Work order 1
In the forum post on NFS changes between CentOS 5 and 6, which NAS filer model do the compute machines mount read-only?
Work order 2
How many lines of the listing contain the word "your"? Reply with the number only.

Document text
━━━
[CentOS] nfs (or tcp or scheduler) changes between centos 5 and 6?

Wed Apr 29 13:35:29 UTC 2015
Matt Garman <matthew.garman at gmail.com>

We have a "compute cluster" of about 100 machines that do a read-only
NFS mount to a big NAS filer (a NetApp FAS6280).  The jobs running on
these boxes are analysis/simulation jobs that constantly read data off
the NAS.

We recently upgraded all these machines from CentOS 5.7 to CentOS 6.5.
We did a "piecemeal" upgrade, usually upgrading five or so machines at
a time, every few days.  We noticed improved performance on the CentOS
6 boxes.  But as the number of CentOS 6 boxes increased, we actually
saw performance on the CentOS 5 boxes decrease.  By the time we had
only a few CentOS 5 boxes left, they were performing so badly as to be
effectively worthless.

What we observed in parallel to this upgrade process was that the read
latency on our NetApp device skyrocketed.  This in turn caused all
compute jobs to actually run slower, as it seemed to move the
bottleneck from the client servers' OS to the NetApp.  This is
somewhat counter-intuitive: CentOS 6 performs faster, but actually
results in net performance loss because it creates a bottleneck on our
centralized storage.

All indications are that CentOS 6 seems to be much more "aggressive"
in how it does NFS reads.  And likewise, CentOS 5 was very "polite",
to the point that it basically got starved out by the introduction of
the 6.5 boxes.

What I'm looking for is a "deep dive" list of changes to the NFS
implementation between CentOS 5 and CentOS 6.  Or maybe this is due to
a change in the TCP stack?  Or maybe the scheduler?  We've tried a lot
of sysctl tcp tunings, various nfs mount options, anything that's
obviously different between 5 and 6... But so far we've been unable to
find the "smoking gun" that causes the obvious behavior change between
the two OS versions.

Just hoping that maybe someone else out there has seen something like
this, or can point me to some detailed documentation that might clue
me in on what to look for next.

Thanks!
━━━
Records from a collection
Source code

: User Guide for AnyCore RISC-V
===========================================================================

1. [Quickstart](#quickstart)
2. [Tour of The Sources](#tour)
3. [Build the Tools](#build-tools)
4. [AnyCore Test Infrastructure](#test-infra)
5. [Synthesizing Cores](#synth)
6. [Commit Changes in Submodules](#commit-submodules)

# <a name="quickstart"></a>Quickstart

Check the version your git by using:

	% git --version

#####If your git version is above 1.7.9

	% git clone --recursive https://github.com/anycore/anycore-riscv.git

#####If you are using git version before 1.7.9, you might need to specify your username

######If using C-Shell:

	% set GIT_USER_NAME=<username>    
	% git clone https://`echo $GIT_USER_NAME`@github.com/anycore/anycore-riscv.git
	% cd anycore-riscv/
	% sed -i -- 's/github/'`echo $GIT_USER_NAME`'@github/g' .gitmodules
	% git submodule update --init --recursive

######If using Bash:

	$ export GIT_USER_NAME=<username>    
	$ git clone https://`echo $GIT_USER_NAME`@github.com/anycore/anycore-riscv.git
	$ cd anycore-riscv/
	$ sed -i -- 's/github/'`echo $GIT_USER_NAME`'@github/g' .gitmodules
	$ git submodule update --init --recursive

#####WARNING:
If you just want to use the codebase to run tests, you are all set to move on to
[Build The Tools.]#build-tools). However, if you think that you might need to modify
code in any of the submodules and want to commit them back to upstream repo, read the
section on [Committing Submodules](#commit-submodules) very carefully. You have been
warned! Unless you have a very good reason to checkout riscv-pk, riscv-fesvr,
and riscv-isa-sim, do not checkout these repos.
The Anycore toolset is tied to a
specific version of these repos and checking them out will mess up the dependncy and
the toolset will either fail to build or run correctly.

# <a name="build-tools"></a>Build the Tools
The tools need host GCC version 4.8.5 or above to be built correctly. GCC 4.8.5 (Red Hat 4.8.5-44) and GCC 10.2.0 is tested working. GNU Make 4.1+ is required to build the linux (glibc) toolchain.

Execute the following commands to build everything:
━━━
Task solution 1
A NetApp FAS6280.

Task solution 2
3